#### [EXERCISE OBJECTIVE]
Only one portion of the data is to be written out: from the line bearing "84: (66, 132)" through the line bearing "91: (115, 104)". Write it exactly as it appears.

═════ RECORDS TO PROCESS ═════

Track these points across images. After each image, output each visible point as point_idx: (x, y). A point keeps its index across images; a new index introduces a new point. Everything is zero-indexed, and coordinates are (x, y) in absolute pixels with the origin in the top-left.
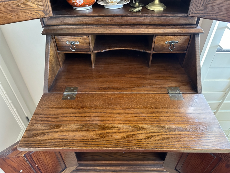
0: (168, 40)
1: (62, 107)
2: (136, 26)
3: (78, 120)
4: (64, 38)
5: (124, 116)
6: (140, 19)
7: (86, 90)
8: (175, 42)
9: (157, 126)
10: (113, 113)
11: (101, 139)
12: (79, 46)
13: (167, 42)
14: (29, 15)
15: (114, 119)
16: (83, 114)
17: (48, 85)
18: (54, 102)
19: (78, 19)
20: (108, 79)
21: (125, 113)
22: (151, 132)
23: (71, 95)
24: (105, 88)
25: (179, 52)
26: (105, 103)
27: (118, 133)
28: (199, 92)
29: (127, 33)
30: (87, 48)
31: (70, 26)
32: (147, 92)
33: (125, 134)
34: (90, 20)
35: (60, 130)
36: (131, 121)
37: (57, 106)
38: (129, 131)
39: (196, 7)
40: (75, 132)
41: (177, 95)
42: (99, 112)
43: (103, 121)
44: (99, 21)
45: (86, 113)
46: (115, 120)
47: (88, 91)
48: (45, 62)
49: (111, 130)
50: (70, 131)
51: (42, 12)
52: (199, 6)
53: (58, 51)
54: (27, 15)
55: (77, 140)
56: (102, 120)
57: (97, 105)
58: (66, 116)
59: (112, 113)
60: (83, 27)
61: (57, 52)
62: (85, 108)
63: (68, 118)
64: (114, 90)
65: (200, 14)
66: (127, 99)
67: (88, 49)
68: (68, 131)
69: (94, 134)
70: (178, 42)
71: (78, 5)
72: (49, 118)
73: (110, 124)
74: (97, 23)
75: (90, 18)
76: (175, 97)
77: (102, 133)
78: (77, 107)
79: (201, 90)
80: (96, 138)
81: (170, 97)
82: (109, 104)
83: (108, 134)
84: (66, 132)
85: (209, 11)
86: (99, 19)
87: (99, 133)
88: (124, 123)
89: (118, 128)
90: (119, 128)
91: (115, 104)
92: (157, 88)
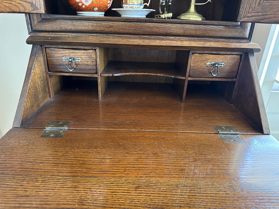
0: (209, 61)
1: (37, 148)
2: (165, 37)
3: (61, 169)
4: (60, 52)
5: (147, 165)
6: (170, 27)
7: (84, 125)
8: (219, 64)
9: (208, 182)
10: (127, 159)
11: (101, 205)
12: (81, 65)
13: (208, 64)
14: (7, 5)
15: (129, 168)
16: (71, 159)
17: (23, 116)
18: (26, 140)
19: (82, 23)
20: (121, 113)
21: (149, 160)
22: (199, 192)
23: (57, 132)
24: (117, 124)
25: (225, 79)
26: (114, 144)
27: (134, 194)
28: (266, 133)
29: (152, 45)
30: (92, 68)
31: (70, 34)
32: (183, 131)
33: (148, 196)
34: (98, 25)
35: (21, 185)
36: (160, 173)
37: (29, 146)
38: (156, 190)
39: (250, 7)
40: (50, 190)
41: (232, 136)
42: (102, 157)
43: (108, 171)
44: (111, 27)
45: (78, 159)
46: (130, 171)
47: (87, 126)
48: (25, 81)
49: (121, 189)
50: (40, 188)
51: (28, 4)
52: (253, 5)
53: (49, 72)
54: (4, 4)
55: (50, 204)
56: (106, 170)
57: (98, 147)
58: (40, 161)
59: (125, 159)
60: (88, 35)
61: (47, 74)
62: (78, 151)
63: (43, 165)
64: (131, 127)
65: (257, 18)
66: (152, 139)
67: (93, 70)
68: (38, 188)
69: (88, 194)
70: (223, 63)
71: (84, 6)
72: (8, 165)
73: (120, 177)
74: (109, 30)
75: (99, 22)
76: (231, 138)
77: (102, 194)
78: (64, 149)
79: (269, 129)
80: (89, 201)
81: (222, 139)
82: (120, 145)
83: (114, 196)
84: (31, 190)
85: (269, 12)
86: (112, 24)
87: (97, 193)
88: (147, 175)
89: (135, 185)
90: (137, 185)
91: (131, 145)
92: (199, 126)
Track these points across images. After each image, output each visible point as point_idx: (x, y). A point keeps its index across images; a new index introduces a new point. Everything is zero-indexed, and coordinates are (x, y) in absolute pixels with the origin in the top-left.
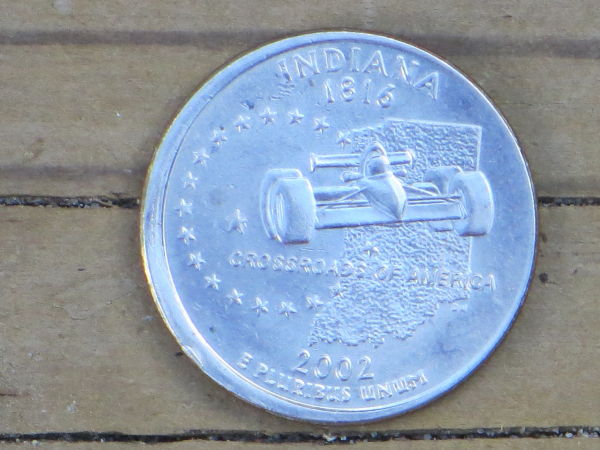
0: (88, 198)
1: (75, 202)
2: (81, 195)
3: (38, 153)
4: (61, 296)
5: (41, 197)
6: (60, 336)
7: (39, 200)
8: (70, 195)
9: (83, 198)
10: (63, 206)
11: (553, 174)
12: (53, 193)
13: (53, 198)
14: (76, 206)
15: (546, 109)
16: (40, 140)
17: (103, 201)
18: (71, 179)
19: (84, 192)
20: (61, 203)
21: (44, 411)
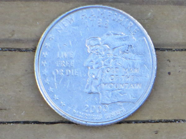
0: (28, 49)
1: (24, 50)
2: (27, 48)
3: (13, 35)
4: (20, 79)
5: (14, 48)
6: (20, 91)
7: (13, 49)
8: (23, 48)
9: (27, 49)
10: (20, 51)
11: (172, 41)
12: (18, 47)
13: (17, 49)
14: (25, 51)
15: (170, 21)
16: (14, 31)
17: (33, 50)
18: (23, 43)
19: (27, 47)
20: (20, 50)
21: (15, 114)
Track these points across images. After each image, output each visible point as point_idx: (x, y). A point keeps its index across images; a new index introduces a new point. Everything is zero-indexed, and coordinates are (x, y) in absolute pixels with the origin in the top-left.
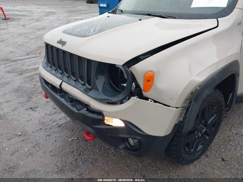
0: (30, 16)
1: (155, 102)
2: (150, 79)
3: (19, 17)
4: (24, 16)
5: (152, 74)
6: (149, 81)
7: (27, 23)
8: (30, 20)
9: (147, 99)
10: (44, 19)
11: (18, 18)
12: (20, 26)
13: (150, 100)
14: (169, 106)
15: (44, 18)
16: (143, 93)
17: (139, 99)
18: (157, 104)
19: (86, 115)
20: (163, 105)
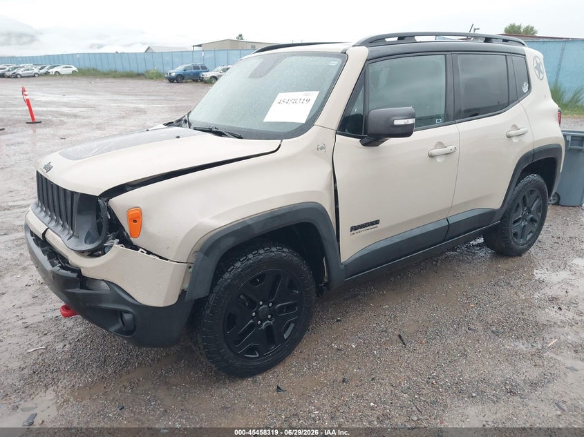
0: (89, 117)
1: (149, 253)
2: (136, 218)
3: (64, 119)
4: (75, 116)
5: (138, 211)
6: (135, 221)
7: (74, 132)
8: (84, 125)
9: (136, 248)
10: (112, 125)
11: (60, 120)
12: (57, 138)
13: (141, 250)
14: (167, 260)
15: (114, 123)
16: (131, 239)
17: (124, 248)
18: (151, 256)
19: (58, 273)
20: (158, 258)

═════

#### [ANSWER TO THIS EXERCISE]
84: (66, 132)
85: (209, 11)
86: (99, 19)
87: (99, 133)
88: (124, 123)
89: (118, 128)
90: (119, 128)
91: (115, 104)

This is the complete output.